Shigeaki Mori, Historian and Hiroshima Atomic Bomb Survivor, Passes Away
Shigeaki Mori (88), a historian and atomic bomb survivor who met former United States President Barack Obama in 2016 during his visit to Hiroshima, passed away over the weekend at a hospital in the city, according to a family statement on Tuesday (17 March).
Mori was widely known for his decades-long efforts researching and identifying 12 American prisoners of war who died in the atomic bombing that devastated Hiroshima in the final stages of the Second World War. He himself survived the blast at the age of eight.
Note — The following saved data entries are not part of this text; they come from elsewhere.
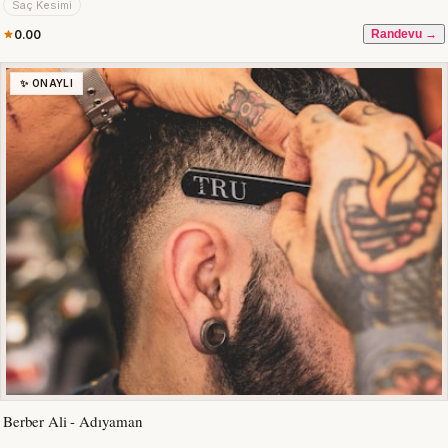
Saç Kesimi
0.00
Randevu →
✨ ONAYLI
Berber Ali - Adıyaman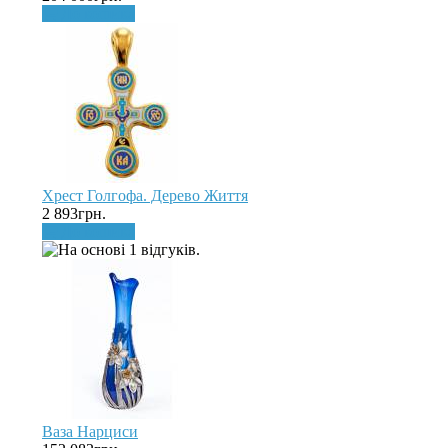
До кошика
Хрест Голгофа. Дерево Життя
2 893грн.
До кошика
Ваза Нарциси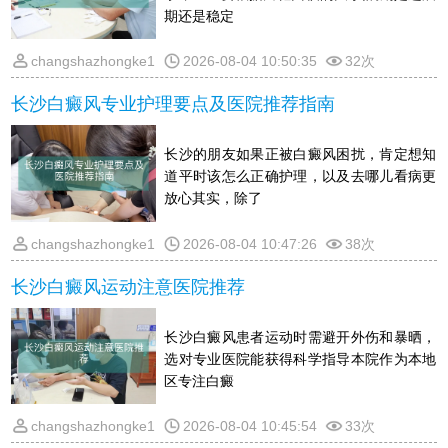
期还是稳定
changshazhongke1
2026-08-04 10:50:35
32次
长沙白癜风专业护理要点及医院推荐指南
长沙的朋友如果正被白癜风困扰，肯定想知
道平时该怎么正确护理，以及去哪儿看病更
放心其实，除了
changshazhongke1
2026-08-04 10:47:26
38次
长沙白癜风运动注意医院推荐
长沙白癜风患者运动时需避开外伤和暴晒，
选对专业医院能获得科学指导本院作为本地
区专注白癜
changshazhongke1
2026-08-04 10:45:54
33次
His name gained worldwide attention through an emotional moment when he embraced Obama, the first sitting US president to visit Hiroshima.
Obama was awarded the Nobel Peace Prize in 2009 for his commitment to achieving a world free of nuclear weapons.
Mori authored a book titled “The Secret History of the American POWs Killed by the Atomic Bomb”, published in 2008, based on official American and Japanese documents concerning the dozen American soldiers who died as a result of the atomic bomb.
His research into American prisoners of war, conducted whilst he worked at a company, earned him the Kikuchi Kan Award, one of Japan’s most prestigious cultural awards, in 2016.
The atomic bombing of Hiroshima by the United States on 6 August 1945 and of Nagasaki three days later is estimated to have killed approximately 210,000 people by the end of that year.
Japan surrendered six days after the Nagasaki bombing, which also ended the Second World War.